(Consigna 1) Explica, según el fragmento seleccionado, por qué Lojo dice que la inmigración es un tema que la eligió. Responde en una a tres oraciones.
(Consigna 2) Por favor, enumera todos los lugares geográficos que se nombran en el fragmento seleccionado.
(Consigna 3)
Responde estas preguntas sobre el fragmento seleccionado:
(a) ¿En qué año llegan Isolina y Celia a la Argentina?
(b) ¿Cuántas páginas tiene la novela?
(c) ¿Qué editorial publicó la novela?

María Rosa Lojo
María Rosa Lojo

María Rosa Lojo aborda en su novela Solo queda saltar el universo de los inmigrantes que llegaron a la Argentina a mediados del siglo XX, en la piel de dos hermanas españolas expulsadas por la ruptura que produjo la Guerra Civil en ese país. La historia, pensada para el público adolescente y editada por Santillana, tiene como protagonistas a Isolina y Celia, quienes llegan a la Argentina en 1948 desde Galicia luego de la muerte de sus padres y son recibidas por su tío Juan, afincado en Chivilcoy.

Investigadora y autora de 30 novelas, cuentos y ensayos, Lojo se refirió a esta obra que, en sus 152 páginas, condensa una aguda mirada sobre el universo femenino.

En esta novela como en muchas otras que ha escrito vuelve al pasado de los inmigrantes españoles.

“Solo queda saltar” de María Rosa Lojo
“Solo queda saltar” de María Rosa Lojo

—¿Qué la motivó a elegir esta temática?

—Son cuestiones que nos eligen para ser contadas, porque también nos constituyen. Es lo que me pasa con la inmigración, como hija de españoles que llegaron a la Argentina en la posguerra y siempre pensaron que estaban de paso acá. Pero no pudieron regresar a España y murieron en nuestro país. Siempre estoy de alguna manera entre las dos tierras, las dos patrias. Pertenezco a ambas y puedo dar testimonio tanto del desgarramiento traumático, como de la construcción de otra vida posible.

(Elementos guardados del conjunto de datos)
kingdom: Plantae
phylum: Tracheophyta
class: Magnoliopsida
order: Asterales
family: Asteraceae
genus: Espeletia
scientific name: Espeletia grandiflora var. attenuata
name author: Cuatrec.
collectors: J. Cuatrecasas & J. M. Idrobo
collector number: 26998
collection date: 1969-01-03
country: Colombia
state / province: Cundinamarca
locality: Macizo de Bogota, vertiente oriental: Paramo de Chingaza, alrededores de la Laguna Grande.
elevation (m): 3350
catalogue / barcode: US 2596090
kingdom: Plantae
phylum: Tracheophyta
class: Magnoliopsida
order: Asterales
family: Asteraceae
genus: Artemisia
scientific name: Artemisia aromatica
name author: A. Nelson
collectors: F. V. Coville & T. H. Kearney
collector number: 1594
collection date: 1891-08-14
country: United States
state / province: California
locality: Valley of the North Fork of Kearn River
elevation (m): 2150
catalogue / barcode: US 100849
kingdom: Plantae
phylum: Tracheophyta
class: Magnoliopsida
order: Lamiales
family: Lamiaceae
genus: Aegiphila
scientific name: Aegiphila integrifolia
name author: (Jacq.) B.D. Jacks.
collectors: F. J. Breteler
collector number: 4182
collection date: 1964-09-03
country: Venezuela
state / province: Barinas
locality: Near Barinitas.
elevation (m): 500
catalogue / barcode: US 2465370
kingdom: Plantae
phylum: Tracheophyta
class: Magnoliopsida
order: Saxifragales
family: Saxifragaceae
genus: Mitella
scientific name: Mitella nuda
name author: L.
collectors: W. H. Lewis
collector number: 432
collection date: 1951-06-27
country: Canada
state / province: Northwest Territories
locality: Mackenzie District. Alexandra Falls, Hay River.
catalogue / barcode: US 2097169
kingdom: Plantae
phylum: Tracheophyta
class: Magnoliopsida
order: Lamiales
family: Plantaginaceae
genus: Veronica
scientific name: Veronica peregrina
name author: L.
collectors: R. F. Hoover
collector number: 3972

(Respuesta 1) Lojo sostiene que esas cuestiones nos eligen para ser contadas porque también nos constituyen. En su caso, es hija de españoles que llegaron a la Argentina en la posguerra creyendo que estaban de paso, pero no pudieron regresar a España y murieron en el país.

(Respuesta 2) Argentina, España, Galicia y Chivilcoy.

(Respuesta 3)
(a) En 1948.
(b) 152 páginas.
(c) Santillana.